Es war eine "Operation am offenen Herzen" (Fanderl) - der Chefarzt setzte zahlreiche Schnitte und therapierte ideenreich:

  • Personal: Binnen 18 Monaten strich die Geschäftsführung 2000 Stellen, nun stehen noch 14.000 Mitarbeiter auf dem Lohnzettel. 20 Prozent der Filialbelegschaft und 40 Prozent des Personals in der Essener Zentrale sind weg.

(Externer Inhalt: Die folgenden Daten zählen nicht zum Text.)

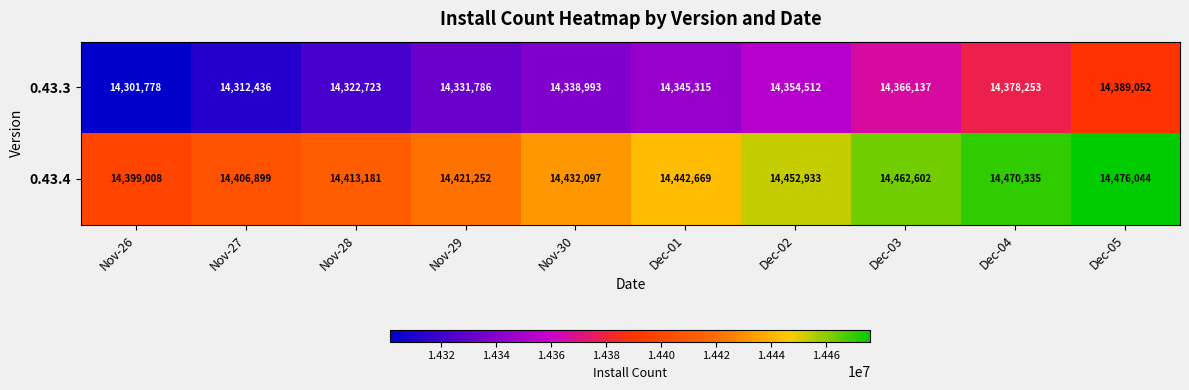

What is the average value of the 0.43.4 series?

14437702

  • Organisation: Damit einher ging die Abschaffung von sechs Führungsebenen - und von Privilegien. Nicht nur Fanderl verzichtete auf sein Chefbüro, die gesamte Vorstandsetage in Essen wurde geschlossen. Die Topmanager sitzen nun im "Maschinenraum" (Fanderl): in den Großraumbüros der Einkäufer, Vertriebler und Marketingleute. Filialgeschäftsführer, die früher den Status von Halbgöttern hatten, müssen jetzt eine Abteilung leiten - was etwa ein Dutzend nicht wollten und kündigten.

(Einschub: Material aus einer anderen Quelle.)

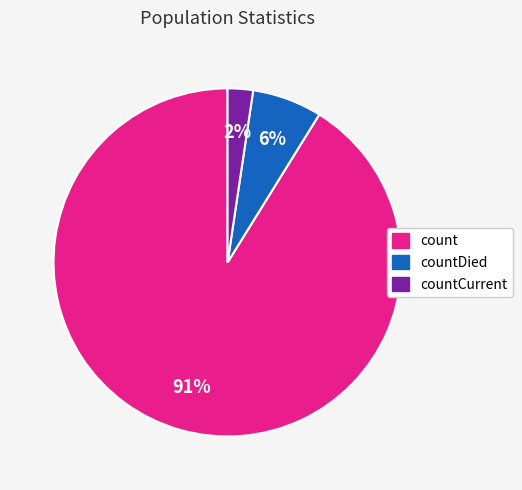

To the nearest percent, what portion does countCurrent represent?

2%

  • Sortiment: Das unter dem früheren CEO Andrew Jennings ausgeweitete Markenportfolio reduzierte Fanderl kräftig - allein bei der Damenoberbekleidung um 600 Labels, die kaum jemand kannte. Mit anderen Marken wird nun wieder die Stammklientel mittleren Alters angesprochen. Erstmals gibt es bei Karstadt ein Category Management, mit dem analysiert wird, welche Produkte für den Ertrag wichtig sind (Leuchtturmartikel). Teilsortimente werden an Dritte ausgegliedert - so etwa Drogeriewaren an dm. Karstadts Einkaufspreise lagen teilweise höher als die Verkaufspreise von dm.
  • Sprache: Statt "Wow Sale" heißt es nun wieder Schlussverkauf, Jagdzeit statt "Mid Season Sale". Wer nicht die Sprache seiner Kunden spreche, mache Fehler, die sich dramatisch kumulieren können, stellt Fanderl mit einem Seitenhieb auf das frühere Management fest.
  • Motivation: Fanderl weckte den unternehmerischen Spirit vor Ort: Die Filialleiter bekommen als Anreiz 2,5 Prozent des Cashflow-Zuwachses. Verkäufer erhalten 1,5 Prozent ihres Umsatzes als Prämie - was für den einzelnen mehr als 300 Euro im Monat ausmachen kann. Allerdings blockieren die örtlichen Betriebsräte bei einem Drittel der Filialen die Einführung des Bonussystems. Wo Prämien gezahlt werden, entwickelt sich der Umsatz wesentlich besser.